Pages

terça-feira, 25 de maio de 2010

Gêneros - 9o.s anos



Oi, turminha!

Você sabe o que é um conto de amor?

Os contos de amor se caracterizam por enredos em que as personagens enfrentam obstáculos para realização de seu amor, já que o conflito se desenvolve em torno dos sentimentos das personagens. Esses obstáculos podem ser externos, como a oposição da família ou da sociedade, a distância, a morte, guerras, o exílio etc., ou internos como o medo do amor, a timidez etc.
O narrador de contos de amor revela a evolução desses sentimentos como causa e consequência das ações do enredo, de acordo com o foco narrativo adotado, o estado psicológico das personagens será revelado de maneira mais ou menos explícita.

Leia

Com certeza tenho amor


Moça tão resguardada por seus pais não deveria ter ido à feira. Nem foi, embora muito o desejasse. Mas porque o desejava, convenceu a ama que a acompanhava a tomar uma rua em vez de outra pra ir á igreja, e a rua que tomaram passava tão perto da feira pareciam espelhar-se nas paredes claras.
E foi nessa rua, recortada como uma silhueta em suas roupas escuras, o rosto meio coberto por véu, que o mais jovem dos saltimbancos, atrasado a caminho da feira, a viu.

Era o mais jovem era o mais forte era o mais era o mais valente entre os onze irmãos.
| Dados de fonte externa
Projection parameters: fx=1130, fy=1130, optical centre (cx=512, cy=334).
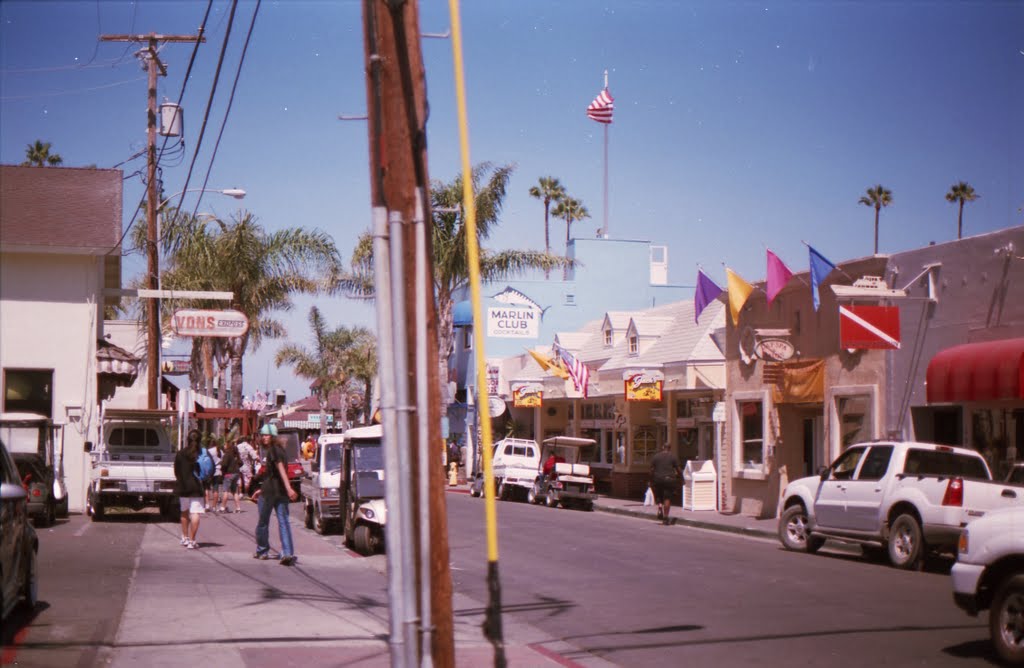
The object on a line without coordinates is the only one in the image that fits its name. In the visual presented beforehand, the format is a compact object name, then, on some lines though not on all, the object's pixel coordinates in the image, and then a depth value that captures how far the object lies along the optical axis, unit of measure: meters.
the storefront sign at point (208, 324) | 26.34
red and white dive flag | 23.23
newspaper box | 30.81
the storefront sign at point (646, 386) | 33.69
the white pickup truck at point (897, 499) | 16.47
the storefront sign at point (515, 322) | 49.31
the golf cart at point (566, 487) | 32.97
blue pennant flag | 23.97
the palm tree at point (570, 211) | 82.00
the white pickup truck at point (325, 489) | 22.39
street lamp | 28.44
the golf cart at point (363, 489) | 18.33
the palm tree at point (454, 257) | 42.22
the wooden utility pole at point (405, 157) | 7.13
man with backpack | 17.91
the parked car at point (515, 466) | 36.16
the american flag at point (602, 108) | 43.09
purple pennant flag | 28.89
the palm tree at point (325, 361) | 81.44
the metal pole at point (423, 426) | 6.88
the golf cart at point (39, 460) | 10.97
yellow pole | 6.43
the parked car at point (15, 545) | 9.53
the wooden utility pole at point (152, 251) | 28.28
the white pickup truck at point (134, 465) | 23.77
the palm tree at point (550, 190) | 81.75
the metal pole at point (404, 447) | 6.79
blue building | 53.27
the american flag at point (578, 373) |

A partir daquele encontro, porém, uma fraqueza que não conhecia deslizou para dentro do seu peito. À noite suspirava como se doente.
- Que tens? – perguntaram-lhes os irmãos.
-Não sei - respondeu. E era verdade. Sabia apenas que a moça velada aparecia nos seus sonhos, e que parecia sonhar mesmo acordado porque mesmo acordado a tinha diante dos olhos.
Àquela rua a moça não voltou mais. Mas ele a procurou em todas as outras ruas da cidade até vê-la passar, esperou diante da igreja até vê-la entrar acompanhou-a ao longe até vê-la chegar em casa.
Agora sorria, cantava, embora de repente largasse a comida no prato porque nada mais lhe passava na garganta.
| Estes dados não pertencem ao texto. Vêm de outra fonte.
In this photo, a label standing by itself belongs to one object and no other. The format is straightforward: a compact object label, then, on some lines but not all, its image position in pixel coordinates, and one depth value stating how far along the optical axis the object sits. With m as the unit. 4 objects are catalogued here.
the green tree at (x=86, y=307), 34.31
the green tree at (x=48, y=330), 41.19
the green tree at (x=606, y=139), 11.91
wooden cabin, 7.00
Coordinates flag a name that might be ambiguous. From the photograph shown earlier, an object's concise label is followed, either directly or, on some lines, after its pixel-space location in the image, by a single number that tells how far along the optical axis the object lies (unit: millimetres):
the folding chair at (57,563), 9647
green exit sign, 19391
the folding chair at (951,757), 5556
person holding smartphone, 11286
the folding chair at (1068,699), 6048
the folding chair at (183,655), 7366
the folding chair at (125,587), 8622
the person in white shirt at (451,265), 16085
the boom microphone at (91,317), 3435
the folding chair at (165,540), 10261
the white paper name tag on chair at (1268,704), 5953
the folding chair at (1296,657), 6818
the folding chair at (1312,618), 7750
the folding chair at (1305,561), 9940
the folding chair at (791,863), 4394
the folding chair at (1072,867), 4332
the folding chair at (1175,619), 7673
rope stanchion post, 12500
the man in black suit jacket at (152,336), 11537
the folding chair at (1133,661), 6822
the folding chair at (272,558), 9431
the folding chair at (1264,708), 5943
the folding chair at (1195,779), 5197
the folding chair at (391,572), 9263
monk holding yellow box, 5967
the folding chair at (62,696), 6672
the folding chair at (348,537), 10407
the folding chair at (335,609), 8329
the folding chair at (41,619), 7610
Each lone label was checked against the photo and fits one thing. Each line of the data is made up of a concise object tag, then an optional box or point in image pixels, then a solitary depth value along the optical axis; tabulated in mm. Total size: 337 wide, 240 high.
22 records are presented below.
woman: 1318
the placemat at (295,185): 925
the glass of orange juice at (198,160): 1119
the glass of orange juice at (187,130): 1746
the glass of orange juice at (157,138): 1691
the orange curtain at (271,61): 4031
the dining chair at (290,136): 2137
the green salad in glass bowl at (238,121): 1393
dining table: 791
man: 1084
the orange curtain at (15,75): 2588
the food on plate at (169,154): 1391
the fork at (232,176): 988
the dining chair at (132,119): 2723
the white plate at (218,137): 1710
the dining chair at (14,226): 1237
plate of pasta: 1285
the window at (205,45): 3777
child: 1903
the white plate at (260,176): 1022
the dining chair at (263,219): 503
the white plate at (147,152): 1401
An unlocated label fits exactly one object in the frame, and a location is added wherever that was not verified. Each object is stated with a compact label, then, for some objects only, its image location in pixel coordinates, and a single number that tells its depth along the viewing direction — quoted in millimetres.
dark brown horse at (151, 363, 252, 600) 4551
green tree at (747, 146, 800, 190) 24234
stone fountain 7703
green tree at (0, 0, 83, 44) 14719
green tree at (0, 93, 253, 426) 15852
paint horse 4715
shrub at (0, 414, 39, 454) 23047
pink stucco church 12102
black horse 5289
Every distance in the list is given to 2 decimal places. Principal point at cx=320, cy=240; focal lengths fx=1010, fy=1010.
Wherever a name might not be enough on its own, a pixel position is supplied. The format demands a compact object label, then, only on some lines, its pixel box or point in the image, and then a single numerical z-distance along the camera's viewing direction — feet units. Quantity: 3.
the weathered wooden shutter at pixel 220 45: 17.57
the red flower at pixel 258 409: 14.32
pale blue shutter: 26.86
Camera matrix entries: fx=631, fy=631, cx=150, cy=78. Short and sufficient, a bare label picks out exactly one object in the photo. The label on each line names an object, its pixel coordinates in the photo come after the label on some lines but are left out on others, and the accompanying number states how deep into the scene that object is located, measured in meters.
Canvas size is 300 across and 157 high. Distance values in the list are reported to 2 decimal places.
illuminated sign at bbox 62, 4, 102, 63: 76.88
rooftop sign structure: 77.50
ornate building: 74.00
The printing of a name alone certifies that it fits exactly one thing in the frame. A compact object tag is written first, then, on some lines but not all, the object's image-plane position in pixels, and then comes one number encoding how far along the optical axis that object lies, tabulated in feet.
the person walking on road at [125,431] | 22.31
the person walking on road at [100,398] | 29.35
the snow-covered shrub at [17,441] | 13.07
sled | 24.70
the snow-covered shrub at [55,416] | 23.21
- Que tens? – perguntaram-lhe os irmãos.

- Acho, não sei... – respondeu ele abaixando a cabeça sobre seu rubor – creio ... que tenho amor.
Na sua casa, a moça também sorria e cantava, largava de reprente a comida no prato e se punha a chorar.
Tenho... sim... com certeza tenho amor – respondeu à ama que lhe perguntou o que tinha.
Mas nem a ama se alegrou, nem se alegraram os dez irmãos. Pois como alegrar-se com um amor que não podia ser?
De fato, tanto riso, tanto choro acabaram chamando atenção do pai da moça que, vigilante e sem perguntar, trancou-a no quarto mais alto da sua alta casa. Não era com um saltimbanco que havia de casar a filha criada com tanto esmero.
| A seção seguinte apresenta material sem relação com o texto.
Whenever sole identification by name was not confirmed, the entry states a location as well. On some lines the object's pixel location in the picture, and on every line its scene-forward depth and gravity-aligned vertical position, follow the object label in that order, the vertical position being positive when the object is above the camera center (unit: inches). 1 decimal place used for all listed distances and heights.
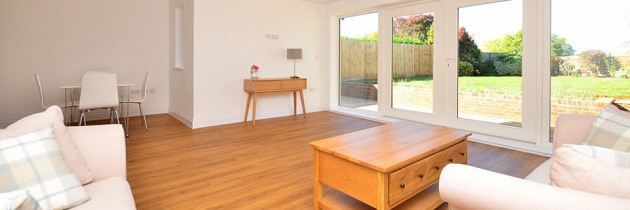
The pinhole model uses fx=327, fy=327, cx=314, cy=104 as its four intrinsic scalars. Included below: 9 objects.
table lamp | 221.8 +28.7
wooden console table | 203.8 +5.8
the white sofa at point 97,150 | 58.4 -10.8
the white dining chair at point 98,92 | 158.4 +1.7
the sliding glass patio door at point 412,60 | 184.7 +21.7
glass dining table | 192.4 -0.9
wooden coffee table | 71.2 -16.8
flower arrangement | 211.8 +14.8
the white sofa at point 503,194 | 29.1 -9.5
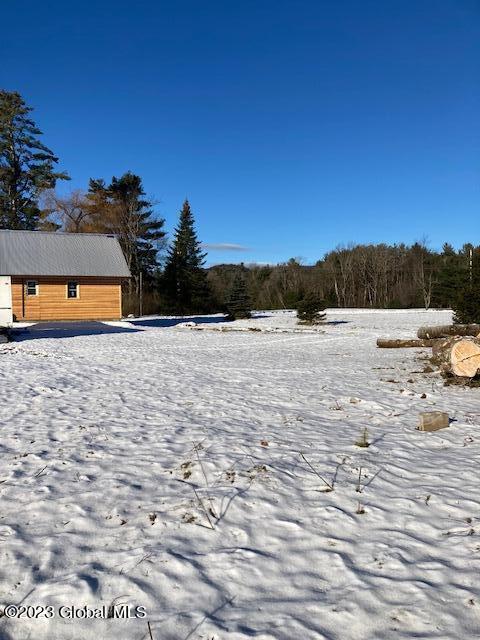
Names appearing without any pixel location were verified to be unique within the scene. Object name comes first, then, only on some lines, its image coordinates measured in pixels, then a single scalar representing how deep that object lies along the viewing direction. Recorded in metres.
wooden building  27.03
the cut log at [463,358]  8.52
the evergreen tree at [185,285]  41.16
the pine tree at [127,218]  42.78
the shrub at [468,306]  13.52
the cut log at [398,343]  15.21
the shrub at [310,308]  26.88
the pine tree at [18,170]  40.16
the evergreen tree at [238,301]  32.47
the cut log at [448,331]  12.16
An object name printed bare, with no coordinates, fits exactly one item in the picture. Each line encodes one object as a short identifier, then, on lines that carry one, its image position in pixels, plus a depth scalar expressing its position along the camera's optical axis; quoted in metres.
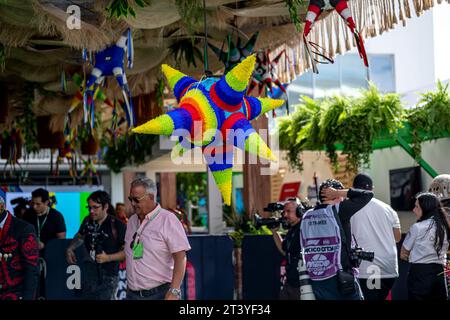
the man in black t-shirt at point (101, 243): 7.01
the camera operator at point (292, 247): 6.21
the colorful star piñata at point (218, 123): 4.62
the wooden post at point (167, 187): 19.38
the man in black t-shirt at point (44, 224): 8.34
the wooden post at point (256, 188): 10.07
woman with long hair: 6.08
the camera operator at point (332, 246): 5.60
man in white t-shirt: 6.40
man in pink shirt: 5.52
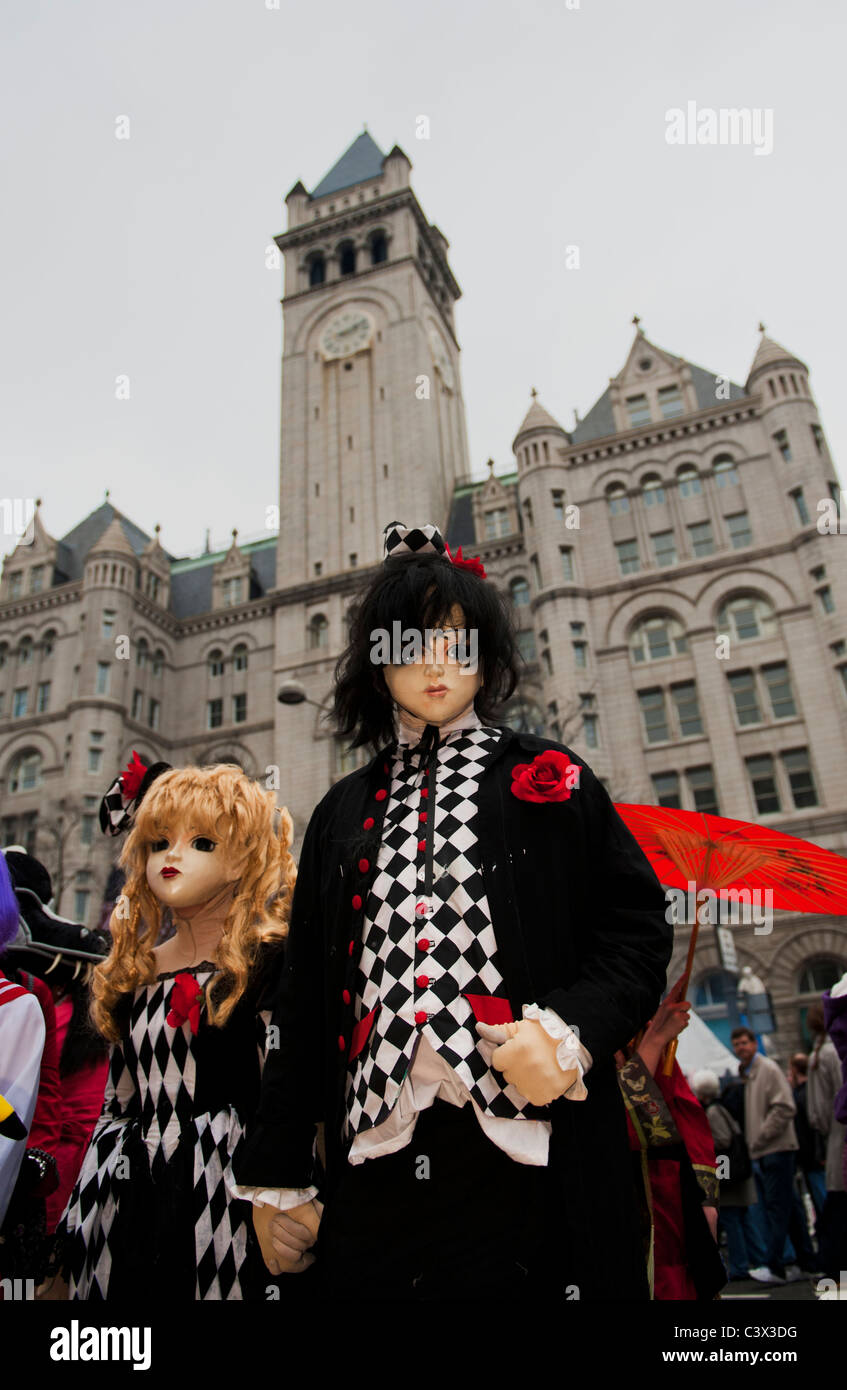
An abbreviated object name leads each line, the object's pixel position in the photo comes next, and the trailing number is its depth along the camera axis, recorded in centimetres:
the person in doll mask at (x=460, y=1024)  216
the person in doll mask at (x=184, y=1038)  304
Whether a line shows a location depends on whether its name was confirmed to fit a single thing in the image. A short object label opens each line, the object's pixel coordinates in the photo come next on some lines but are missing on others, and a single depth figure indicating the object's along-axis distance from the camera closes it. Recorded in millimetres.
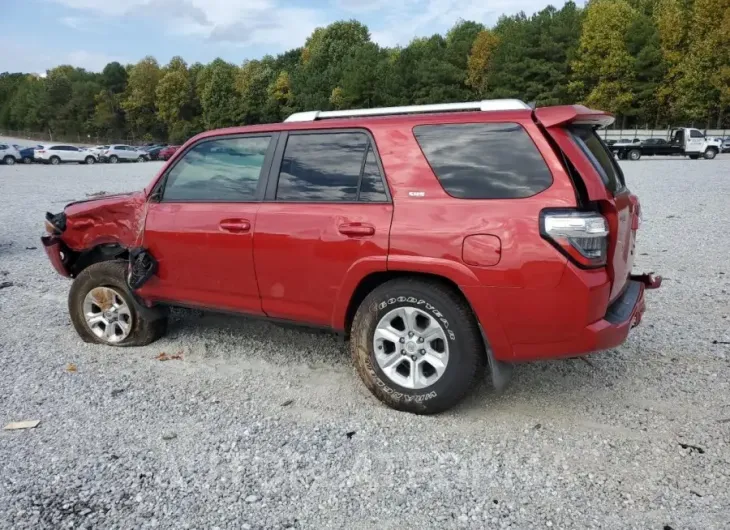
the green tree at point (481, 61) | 65000
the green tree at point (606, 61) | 54219
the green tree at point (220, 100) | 81875
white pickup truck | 34844
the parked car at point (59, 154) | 43062
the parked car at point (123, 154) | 47656
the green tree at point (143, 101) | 92062
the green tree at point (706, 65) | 49656
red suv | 3250
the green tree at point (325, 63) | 72250
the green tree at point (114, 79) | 105562
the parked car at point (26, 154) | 42500
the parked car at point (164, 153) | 51897
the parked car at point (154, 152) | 51525
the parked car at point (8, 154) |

Mas era com um saltimbanco que ela queria casar.
E o saltimbanco, ajudado por seus dez irmãos, começou a se preparar para chegar até ela.

Afinal uma noite, lua nenhuma que os denunciasse, encaminharam-se os onze para a casa da moça. Seus pés calçados de feltro calavam-se sobre as pedras.
O mais jovem era o mais forte, teria ele que sustentar os demais. Pernas abertas e firmes, cravou-se no chão bem debaixo da janela dela. O segundo irmão subiu para os seus ombros, estendeu a mão e o terceiro subiu. O quarto escalou os outros até subir nos ombros do terceiro, E um pó cima do outro, forma se construindo como uma torre. Até que o último chegou ao topo.
O último chegou ao topo, e o topo não chegou à altura da janela da moça. De cima a baixo os irmãos passaram-se a palavra. Os onze parecem ondejar por um instante. Então o mais jovem e mais forte saiu de debaixo dos pés do seu irmão deixando-o suspenso no ar, e tomando a mão que este lhe estendeu subiu rapidamente por ele, galgando seus irmãos um a um.

No alto, a janela se abriu.
(Marina Colasanti. 23 histórias de um viajante. São Paulo: Global, 2005 p.51-55.)
Depois desse encantamento, é possível analisar que o conto, embora uma narrativa curta, é extremamente denso porque desvenda as almas das personagens principais: a moça e o saltimbanco. Através do narrador onisciente é permitido conhecer as sensações e angústias vividas pelas personagens. E a descoberta da correspondência desse amor nos permite acreditar nele, além de torná-lo capaz de resistir à diferença social que se fez obstáculo ao amor das personagens.

Perceba que há no conto elementos que o aproximam dos contos de fada, também que o elemento mágico no final da narrativa é uma característica dos contos maravilhosos: a torre humana permanece no ar, ou seja, por amor há uma intervenção mágica, mas não total, pois é necessário que a personagem escale para chegar à amada, o que nos remete à realidade.